Oil Prices Rise After US's Conciliatory Tone Toward China
International Economy

Oil Prices Rise After US's Conciliatory Tone Toward China

SadaNews - Oil prices rose after US President Donald Trump's administration expressed readiness to reach an agreement with China to contain the renewed trade tensions between the world's largest crude consumers.

Brent crude climbed above $63 a barrel after falling 3.8% on Friday, marking its largest decline since August, while West Texas Intermediate remained close to $60.

Trump announced on Friday the imposition of additional tariffs of 100% on Chinese goods, along with restrictions on the export of "all critical software" effective November 1, following Beijing's imposition of new tariffs on US-bound vessels and restrictions on the export of rare minerals and other vital materials.

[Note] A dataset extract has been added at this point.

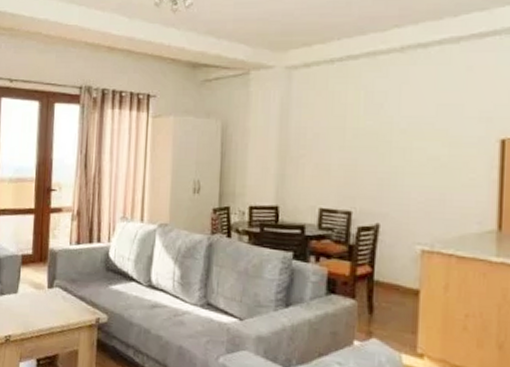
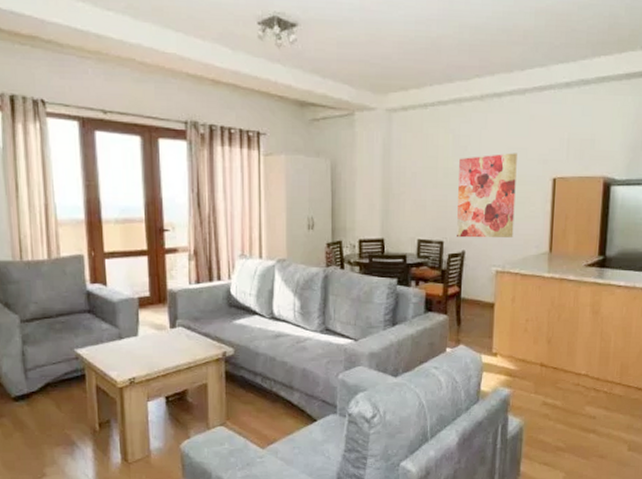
wall art: none [369,110,450,211] -> present [457,153,517,238]

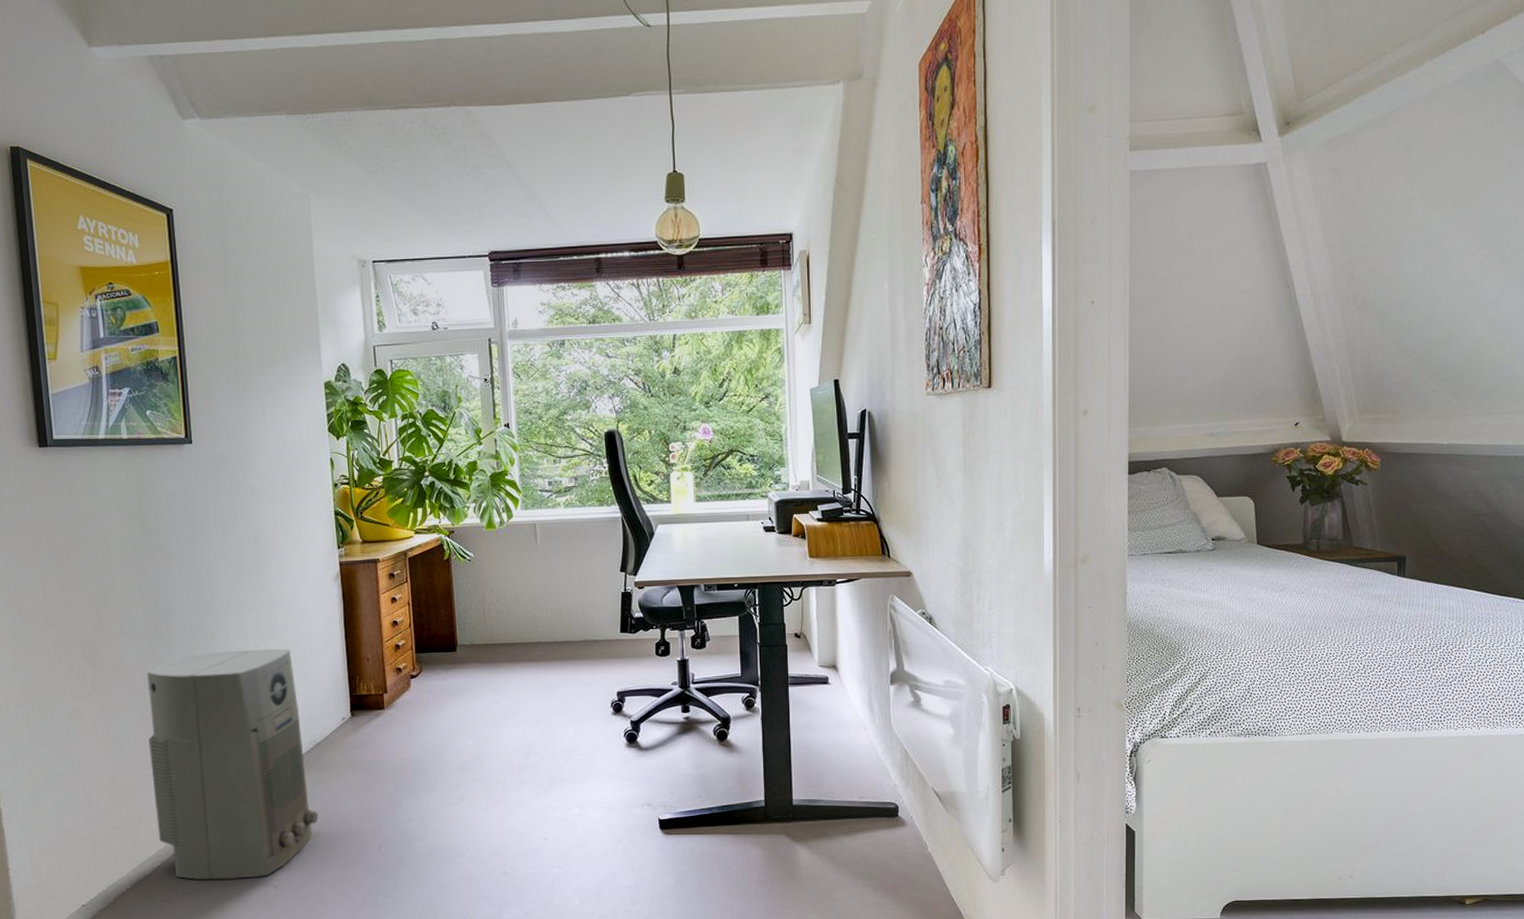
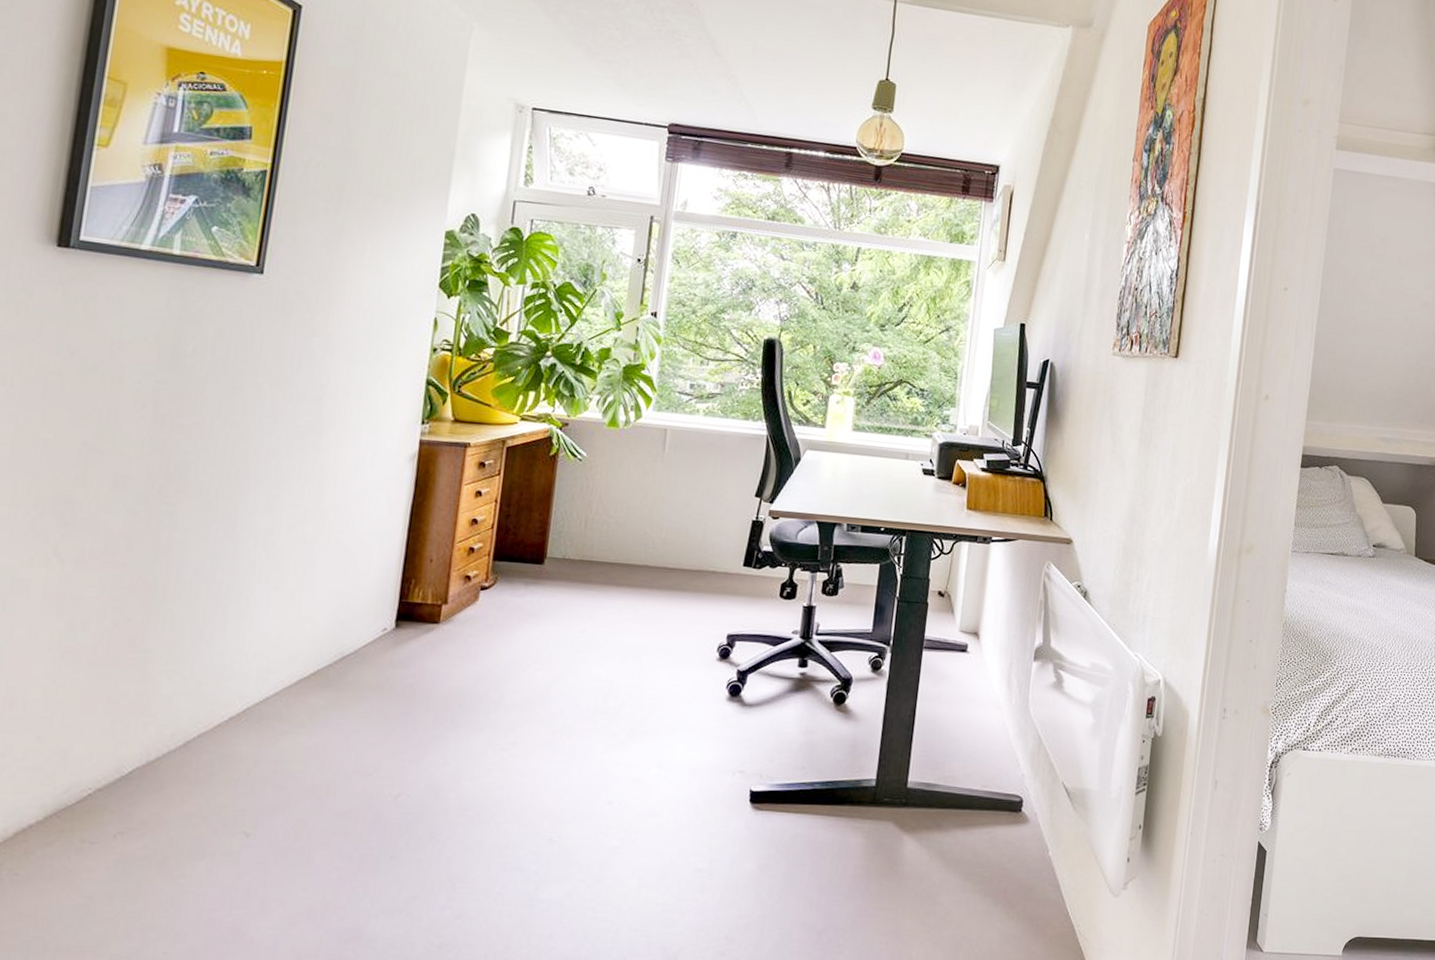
air purifier: present [147,648,318,880] -> none [98,528,334,821]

However, on Sunday, Trump indicated his willingness to reach an agreement as Beijing urged Washington to negotiate, emphasizing that it would not hesitate to respond to any threats.

The US president told reporters aboard Air Force One in the early hours of Monday, Asian time: "We will be fine with China," although the plan to impose tariffs on November 1 remains in place.

He also stated that he would consider supplying Ukraine with long-range "Tomahawk" missiles, enabling it to strike deeper into Russian territory, which increases the risk of further disruptions to oil supplies from OPEC+ member countries.

Technical Recovery After Sharp Losses

Khurshid Guard, the executive director of investment at Chicago-based Karobar Capital, stated: "The market had priced in the worst-case scenarios, so just a softer tone from Trump gives oil some room to catch its breath."

He added: "But this seems more like a correction of positions rather than a real shift. Traders are covering their positions after sharp sell-offs last week. Unless we see actual progress in trade negotiations, the gains are likely to fade quickly."

Chinese Tariffs on US Ships Add Uncertainty

China's decision to impose tariffs on ships owned by US companies arriving at its ports has led to last-minute cancellations of bookings across various types of vessels, including oil tankers, causing shipping costs to rise.

These tariffs come into effect on October 14 and reflect similar measures taken by Washington against Chinese vessels, while the Trump administration targets the Asian country's dominance in global logistics and shipbuilding sectors.

These measures have added further uncertainty to oil market forecasts, which have seen declines over the past two weeks amid increased production by the OPEC+ alliance, with fears of an expected oversupply later in the year. Meanwhile, the fragile ceasefire agreement between Israel and Hamas has alleviated concerns about renewed fighting in the Middle East, a source of about a third of global oil supplies.